On Tue, Dec 2, 2014 at 03:13:07PM -0300, Alvaro Herrera wrote:
> Robert Haas wrote:
> > On Thu, Nov 27, 2014 at 11:43 PM, Ian Barwick <ian@2ndquadrant.com> wrote:
>
> > > A simple schedule to demonstrate this is available; execute from the
> > > src/test/regress/ directory like this:
> > >
> > > ./pg_regress \
> > > --temp-install=./tmp_check \
> > > --top-builddir=../../.. \
> > > --dlpath=. \
> > > --schedule=./schedule_ddl_deparse_demo
> >
> > I haven't read the code, but this concept seems good to me.
>
> Excellent, thanks.
>
> > It has the unfortunate weakness that a difference could exist during
> > the *middle* of the regression test run that is gone by the *end* of
> > the run, but our existing pg_upgrade testing has the same weakness, so
> > I guess we can view this as one more reason not to be too aggressive
> > about having regression tests drop the unshared objects they create.
>
> Agreed. Not dropping objects also helps test pg_dump itself; the normal
> procedure there is run the regression tests, then pg_dump the regression
> database. Objects that are dropped never exercise their corresponding
> pg_dump support code, which I think is a bad thing.
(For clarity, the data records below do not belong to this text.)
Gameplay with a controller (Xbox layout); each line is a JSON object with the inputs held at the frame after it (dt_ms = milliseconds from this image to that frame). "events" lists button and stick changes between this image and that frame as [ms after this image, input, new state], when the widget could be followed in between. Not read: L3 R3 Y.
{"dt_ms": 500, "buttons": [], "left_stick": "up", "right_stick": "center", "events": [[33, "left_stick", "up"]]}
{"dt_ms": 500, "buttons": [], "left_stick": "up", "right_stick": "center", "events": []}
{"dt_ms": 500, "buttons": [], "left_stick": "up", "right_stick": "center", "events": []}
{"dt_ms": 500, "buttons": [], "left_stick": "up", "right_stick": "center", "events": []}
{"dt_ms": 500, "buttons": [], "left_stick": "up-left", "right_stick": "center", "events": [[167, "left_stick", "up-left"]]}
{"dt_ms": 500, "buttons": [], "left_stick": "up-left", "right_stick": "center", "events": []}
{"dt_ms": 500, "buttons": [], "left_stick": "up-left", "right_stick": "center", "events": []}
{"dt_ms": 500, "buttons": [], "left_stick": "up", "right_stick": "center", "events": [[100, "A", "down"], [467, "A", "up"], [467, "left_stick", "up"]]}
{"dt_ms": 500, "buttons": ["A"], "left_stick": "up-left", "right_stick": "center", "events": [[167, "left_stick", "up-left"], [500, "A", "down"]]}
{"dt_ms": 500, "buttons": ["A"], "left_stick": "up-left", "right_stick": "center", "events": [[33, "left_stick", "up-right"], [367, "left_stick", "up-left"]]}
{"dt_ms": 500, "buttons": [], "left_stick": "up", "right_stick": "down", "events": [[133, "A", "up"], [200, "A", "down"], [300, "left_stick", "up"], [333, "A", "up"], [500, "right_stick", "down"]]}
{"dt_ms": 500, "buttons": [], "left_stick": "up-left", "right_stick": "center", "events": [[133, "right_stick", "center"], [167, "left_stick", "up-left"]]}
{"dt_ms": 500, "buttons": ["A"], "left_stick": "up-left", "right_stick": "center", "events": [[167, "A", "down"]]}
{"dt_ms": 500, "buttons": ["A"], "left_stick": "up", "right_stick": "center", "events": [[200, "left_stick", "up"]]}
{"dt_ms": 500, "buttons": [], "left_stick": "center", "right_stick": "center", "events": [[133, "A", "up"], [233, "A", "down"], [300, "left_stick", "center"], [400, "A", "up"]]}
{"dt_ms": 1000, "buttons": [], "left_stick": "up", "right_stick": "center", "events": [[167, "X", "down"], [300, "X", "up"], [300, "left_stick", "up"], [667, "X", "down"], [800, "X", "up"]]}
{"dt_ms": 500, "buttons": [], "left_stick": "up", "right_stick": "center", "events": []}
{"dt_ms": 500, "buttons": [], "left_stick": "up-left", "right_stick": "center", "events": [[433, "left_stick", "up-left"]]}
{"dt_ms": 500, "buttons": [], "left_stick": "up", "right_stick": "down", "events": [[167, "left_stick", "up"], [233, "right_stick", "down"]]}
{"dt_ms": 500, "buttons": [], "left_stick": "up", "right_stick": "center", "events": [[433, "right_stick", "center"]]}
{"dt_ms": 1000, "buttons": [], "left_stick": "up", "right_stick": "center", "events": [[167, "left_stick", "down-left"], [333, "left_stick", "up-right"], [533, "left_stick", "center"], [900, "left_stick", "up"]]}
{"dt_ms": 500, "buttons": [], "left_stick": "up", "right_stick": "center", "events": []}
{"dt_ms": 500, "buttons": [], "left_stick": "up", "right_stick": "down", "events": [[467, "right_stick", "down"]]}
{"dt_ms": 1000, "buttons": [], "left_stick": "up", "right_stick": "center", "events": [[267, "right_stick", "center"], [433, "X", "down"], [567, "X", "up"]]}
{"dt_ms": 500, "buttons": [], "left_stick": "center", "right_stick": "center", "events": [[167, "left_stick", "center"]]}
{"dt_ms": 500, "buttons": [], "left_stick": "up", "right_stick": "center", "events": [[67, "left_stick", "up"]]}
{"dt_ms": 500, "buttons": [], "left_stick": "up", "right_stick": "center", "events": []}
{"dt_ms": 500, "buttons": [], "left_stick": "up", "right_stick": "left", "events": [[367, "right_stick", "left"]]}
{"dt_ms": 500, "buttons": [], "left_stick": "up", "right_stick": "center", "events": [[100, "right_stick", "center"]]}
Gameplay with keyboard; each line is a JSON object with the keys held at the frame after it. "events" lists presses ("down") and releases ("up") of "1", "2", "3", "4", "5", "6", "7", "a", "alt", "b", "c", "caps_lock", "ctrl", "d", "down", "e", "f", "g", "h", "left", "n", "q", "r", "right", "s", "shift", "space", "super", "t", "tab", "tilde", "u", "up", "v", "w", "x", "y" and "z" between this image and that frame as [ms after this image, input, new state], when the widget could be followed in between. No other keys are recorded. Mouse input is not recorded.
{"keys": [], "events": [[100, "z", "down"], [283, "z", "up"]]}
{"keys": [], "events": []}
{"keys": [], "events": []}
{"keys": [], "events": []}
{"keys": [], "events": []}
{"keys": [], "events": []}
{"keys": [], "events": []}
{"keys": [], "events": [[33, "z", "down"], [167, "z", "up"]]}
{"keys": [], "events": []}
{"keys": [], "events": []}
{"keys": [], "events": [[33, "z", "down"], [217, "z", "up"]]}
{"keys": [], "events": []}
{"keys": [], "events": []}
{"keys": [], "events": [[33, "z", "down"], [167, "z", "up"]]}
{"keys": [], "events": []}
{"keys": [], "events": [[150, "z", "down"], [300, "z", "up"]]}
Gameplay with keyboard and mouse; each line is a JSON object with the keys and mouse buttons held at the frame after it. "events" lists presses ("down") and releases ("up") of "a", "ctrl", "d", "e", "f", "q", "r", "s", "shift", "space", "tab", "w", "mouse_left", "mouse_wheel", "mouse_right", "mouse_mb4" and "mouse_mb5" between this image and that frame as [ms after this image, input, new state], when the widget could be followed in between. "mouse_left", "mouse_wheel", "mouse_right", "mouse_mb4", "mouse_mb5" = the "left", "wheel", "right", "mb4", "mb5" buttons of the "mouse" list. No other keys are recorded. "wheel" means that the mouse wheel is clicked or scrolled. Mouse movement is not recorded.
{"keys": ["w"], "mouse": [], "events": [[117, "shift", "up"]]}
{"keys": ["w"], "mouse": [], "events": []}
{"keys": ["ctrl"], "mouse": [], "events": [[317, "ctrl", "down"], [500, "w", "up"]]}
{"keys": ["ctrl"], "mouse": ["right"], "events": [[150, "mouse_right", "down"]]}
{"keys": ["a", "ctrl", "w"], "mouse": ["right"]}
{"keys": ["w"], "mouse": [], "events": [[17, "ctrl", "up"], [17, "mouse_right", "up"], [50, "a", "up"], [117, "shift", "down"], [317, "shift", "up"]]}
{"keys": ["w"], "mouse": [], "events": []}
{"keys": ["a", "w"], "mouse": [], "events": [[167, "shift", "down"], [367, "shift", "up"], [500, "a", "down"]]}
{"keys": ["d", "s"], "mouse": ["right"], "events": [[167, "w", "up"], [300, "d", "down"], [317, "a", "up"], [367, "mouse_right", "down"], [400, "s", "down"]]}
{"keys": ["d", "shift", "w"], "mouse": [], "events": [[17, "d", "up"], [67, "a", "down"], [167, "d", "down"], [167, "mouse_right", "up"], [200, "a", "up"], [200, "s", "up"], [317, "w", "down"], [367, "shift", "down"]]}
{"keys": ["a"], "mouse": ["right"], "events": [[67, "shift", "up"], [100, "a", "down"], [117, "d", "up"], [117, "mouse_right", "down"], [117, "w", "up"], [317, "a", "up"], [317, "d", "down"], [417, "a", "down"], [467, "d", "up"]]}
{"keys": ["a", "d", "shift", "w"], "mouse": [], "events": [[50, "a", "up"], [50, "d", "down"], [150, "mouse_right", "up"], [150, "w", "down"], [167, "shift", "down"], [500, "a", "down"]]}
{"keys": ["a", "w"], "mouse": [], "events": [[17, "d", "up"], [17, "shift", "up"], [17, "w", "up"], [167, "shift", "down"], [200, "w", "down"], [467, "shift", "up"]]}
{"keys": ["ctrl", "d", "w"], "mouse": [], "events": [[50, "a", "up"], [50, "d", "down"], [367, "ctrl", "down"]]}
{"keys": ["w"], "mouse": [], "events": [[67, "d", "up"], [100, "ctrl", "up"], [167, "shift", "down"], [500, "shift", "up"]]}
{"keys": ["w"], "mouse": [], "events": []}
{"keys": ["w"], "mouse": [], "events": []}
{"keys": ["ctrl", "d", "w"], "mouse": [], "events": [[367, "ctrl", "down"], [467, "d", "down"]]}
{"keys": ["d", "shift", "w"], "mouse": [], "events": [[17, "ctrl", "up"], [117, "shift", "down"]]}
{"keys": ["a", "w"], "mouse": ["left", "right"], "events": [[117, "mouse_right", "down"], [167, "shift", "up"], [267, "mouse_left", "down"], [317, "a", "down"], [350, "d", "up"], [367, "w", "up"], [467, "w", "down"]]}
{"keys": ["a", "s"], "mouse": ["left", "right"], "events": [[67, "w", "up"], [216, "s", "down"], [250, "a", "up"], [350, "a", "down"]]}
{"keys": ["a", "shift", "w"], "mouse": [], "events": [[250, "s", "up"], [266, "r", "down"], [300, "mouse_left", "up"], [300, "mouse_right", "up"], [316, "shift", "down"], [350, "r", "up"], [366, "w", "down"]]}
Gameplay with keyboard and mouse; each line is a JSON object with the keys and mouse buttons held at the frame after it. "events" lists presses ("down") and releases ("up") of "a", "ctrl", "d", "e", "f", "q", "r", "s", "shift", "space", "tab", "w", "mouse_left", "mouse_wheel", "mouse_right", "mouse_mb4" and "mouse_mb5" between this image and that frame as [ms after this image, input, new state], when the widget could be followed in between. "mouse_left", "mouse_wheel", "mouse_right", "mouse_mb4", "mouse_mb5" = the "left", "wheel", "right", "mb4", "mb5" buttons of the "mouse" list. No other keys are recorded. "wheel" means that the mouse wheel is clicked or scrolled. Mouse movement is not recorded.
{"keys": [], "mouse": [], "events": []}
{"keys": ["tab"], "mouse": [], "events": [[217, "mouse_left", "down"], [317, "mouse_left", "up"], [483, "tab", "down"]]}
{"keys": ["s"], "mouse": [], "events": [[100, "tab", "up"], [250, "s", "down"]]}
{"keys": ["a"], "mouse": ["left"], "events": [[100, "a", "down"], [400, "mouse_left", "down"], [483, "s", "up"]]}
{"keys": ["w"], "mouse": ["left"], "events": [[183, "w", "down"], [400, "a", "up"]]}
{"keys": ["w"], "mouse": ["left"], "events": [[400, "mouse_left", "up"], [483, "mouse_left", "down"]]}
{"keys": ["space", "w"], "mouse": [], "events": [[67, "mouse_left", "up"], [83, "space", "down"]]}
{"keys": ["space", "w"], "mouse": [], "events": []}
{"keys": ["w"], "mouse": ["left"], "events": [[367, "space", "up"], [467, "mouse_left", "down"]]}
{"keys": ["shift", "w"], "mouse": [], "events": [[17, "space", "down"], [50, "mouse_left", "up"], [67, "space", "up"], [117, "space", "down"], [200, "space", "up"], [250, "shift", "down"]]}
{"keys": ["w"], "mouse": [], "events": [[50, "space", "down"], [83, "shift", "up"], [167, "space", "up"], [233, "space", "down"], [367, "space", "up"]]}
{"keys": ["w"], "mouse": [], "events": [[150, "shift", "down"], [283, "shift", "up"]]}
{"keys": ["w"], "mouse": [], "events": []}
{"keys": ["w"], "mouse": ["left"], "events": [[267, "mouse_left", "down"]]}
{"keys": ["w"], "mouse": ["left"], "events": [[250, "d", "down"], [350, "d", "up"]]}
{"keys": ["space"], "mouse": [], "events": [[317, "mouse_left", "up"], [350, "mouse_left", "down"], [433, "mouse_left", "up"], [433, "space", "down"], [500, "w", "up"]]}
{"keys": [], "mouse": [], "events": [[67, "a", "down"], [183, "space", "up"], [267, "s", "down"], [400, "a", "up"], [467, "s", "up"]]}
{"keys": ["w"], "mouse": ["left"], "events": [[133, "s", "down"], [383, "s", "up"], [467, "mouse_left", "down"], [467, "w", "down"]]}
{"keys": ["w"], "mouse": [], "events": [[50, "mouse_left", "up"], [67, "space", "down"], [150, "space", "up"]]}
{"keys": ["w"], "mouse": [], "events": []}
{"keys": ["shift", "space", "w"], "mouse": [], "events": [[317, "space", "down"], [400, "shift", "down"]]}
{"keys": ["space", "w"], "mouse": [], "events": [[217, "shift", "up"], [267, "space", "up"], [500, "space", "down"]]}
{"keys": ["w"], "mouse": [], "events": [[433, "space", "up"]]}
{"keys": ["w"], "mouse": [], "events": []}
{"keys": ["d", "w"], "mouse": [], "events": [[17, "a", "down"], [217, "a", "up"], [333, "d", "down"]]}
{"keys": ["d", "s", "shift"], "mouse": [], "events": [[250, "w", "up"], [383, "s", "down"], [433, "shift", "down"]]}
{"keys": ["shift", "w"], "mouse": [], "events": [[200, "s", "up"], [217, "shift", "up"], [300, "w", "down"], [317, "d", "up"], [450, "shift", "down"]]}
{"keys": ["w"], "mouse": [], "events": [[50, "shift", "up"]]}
I think we should
> institute a policy that regression tests must keep the objects they
> create; maybe not all of them, but at least a sample large enough to
> cover all interesting possibilities.
This causes creation DDL is checked if it is used in the regression
database, but what about ALTER and DROP? pg_dump doesn't issue those,
except in special cases like inheritance.